Informal talks between the two sides are due to resume on Monday amid “significant” differences.
The next official round of talks – the ninth since March – start in Brussels on 28 September.
Mr Johnson’s proposed Internal Market Bill, which will be formally debated in the House of Commons for the first time on Monday, addresses the Northern Ireland Protocol – the part of the Brexit withdrawal agreement designed to prevent a hard border returning to the island of Ireland.
The new law would give UK ministers powers to modify or “disapply” rules relating to the movement of goods between Britain and Northern Ireland that will come into force from 1 January, if the UK and EU are unable to strike a trade deal.
The publication of the bill prompted emergency talks on Thursday, in which the EU said the planned changes must be scrapped or risk jeopardising the UK-EU trade talks.
But the government defied the EU’s demand, insisting it would proceed as planned with the legislation it says is necessary to protect the integrity of the UK and the peace process in Northern Ireland.
Time and trust are running out
When it comes to Brexit, all negotiations are inter-linked: EU-UK trade talks, the process to implement their divorce deal, negotiations on fishing rights and Brussels’ deliberation on UK financial service.
What happens in one area very much affects progress in the others. You cannot separate them entirely.
Which is why this week, as the war of words and wills between Brussels and Downing Street raged over the government’s threat to throw a grenade at key parts of the divorce deal, everyone’s thoughts turned immediately to the trade talks between the two sides.
Could they survive?
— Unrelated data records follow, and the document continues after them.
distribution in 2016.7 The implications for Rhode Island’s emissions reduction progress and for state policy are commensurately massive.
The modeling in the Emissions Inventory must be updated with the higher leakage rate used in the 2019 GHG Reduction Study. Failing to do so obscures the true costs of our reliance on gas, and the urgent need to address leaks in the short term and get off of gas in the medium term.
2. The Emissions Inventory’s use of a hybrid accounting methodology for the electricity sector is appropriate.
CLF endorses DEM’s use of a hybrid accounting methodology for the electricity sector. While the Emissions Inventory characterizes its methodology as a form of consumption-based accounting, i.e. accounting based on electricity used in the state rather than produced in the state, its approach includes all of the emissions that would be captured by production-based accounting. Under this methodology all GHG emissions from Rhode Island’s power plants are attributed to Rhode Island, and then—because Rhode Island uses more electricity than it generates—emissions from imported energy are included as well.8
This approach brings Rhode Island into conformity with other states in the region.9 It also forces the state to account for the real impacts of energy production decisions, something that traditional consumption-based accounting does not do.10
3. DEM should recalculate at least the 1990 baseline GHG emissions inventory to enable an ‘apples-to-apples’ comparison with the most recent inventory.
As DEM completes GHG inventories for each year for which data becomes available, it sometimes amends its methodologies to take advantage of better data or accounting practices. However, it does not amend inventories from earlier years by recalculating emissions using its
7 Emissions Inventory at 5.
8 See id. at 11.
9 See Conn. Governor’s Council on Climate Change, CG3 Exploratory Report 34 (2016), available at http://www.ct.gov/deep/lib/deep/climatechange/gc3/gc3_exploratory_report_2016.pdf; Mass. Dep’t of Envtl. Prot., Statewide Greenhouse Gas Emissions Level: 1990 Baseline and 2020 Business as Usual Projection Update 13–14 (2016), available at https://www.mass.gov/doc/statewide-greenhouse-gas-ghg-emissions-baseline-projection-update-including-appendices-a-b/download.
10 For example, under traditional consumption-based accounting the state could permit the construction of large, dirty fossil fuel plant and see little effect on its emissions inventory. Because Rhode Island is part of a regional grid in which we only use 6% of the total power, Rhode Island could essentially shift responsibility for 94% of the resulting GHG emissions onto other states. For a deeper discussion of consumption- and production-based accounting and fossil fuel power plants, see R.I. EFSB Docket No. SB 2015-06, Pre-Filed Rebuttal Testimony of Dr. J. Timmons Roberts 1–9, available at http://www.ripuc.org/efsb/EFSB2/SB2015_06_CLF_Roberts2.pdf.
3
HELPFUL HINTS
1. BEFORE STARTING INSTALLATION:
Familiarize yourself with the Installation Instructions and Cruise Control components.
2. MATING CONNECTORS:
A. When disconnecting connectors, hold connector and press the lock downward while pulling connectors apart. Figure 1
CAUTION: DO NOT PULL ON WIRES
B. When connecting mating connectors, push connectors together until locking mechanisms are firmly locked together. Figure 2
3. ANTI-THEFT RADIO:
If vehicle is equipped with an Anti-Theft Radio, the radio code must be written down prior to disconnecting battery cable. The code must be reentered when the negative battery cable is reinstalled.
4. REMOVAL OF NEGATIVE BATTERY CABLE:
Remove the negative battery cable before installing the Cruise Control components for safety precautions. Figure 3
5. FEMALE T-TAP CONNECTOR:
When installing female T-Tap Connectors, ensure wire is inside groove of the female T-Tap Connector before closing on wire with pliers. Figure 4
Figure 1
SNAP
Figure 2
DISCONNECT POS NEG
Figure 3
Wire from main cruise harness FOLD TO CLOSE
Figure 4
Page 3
In fact, they limp on.
Despite bitter arguments over legislation and a huge list of outstanding issues still to be ironed out in bilateral trade talks; despite time and trust running out on both sides; neither the EU nor the UK seem to want to be the first ones to walk out the door.
Business Minister Nadhim Zahawi defended the bill as necessary in case existing “ambiguities” in the withdrawal agreement are not settled through the formal dispute resolution process.
“It’s not about if we implement the withdrawal agreement and the Northern Irish Protocol; it’s how we implement it,” he told BBC Radio 4’s Today programme.
But the prime minister’s approach continues to cause unease within the Conservative Party, with former leaders Theresa May, Lord Howard and Sir John Major among those urging him to think again.
Former Chancellor Lord Lamont said the government was in a “terrible mess” and warned that the Internal Market Bill would not get through the House of Lords in its present form.
Even strong supporters of the government’s overall Brexit strategy and the bill have expressed concerns.
Sir Bernard Jenkin – a member of the pro-Brexit European Research Group (ERG) – told LBC Radio that Mr Johnson “should be more mindful of the reputational damage of playing such hardball”.
Leading Brexiteer and former ERG chairman Steve Baker told Today the UK was “in a bad place” after a “series of very poor decisions”.
He said a solution was “tantalisingly within our grasp” if a free trade agreement could be concluded but the UK should be prepared to “repudiate” the whole withdrawal agreement as the EU had acted in “bad faith”.
Meanwhile, Conservative backbencher Sir Bob Neill, who chairs the Commons Justice Committee, is tabling an amendment to try to force a separate parliamentary vote on the three contentious clauses of the bill.
Gordon Brown has become the latest former prime minister to warn of the damage the move could do to the UK’s international reputation, telling Today it was a “huge act of self-harm”.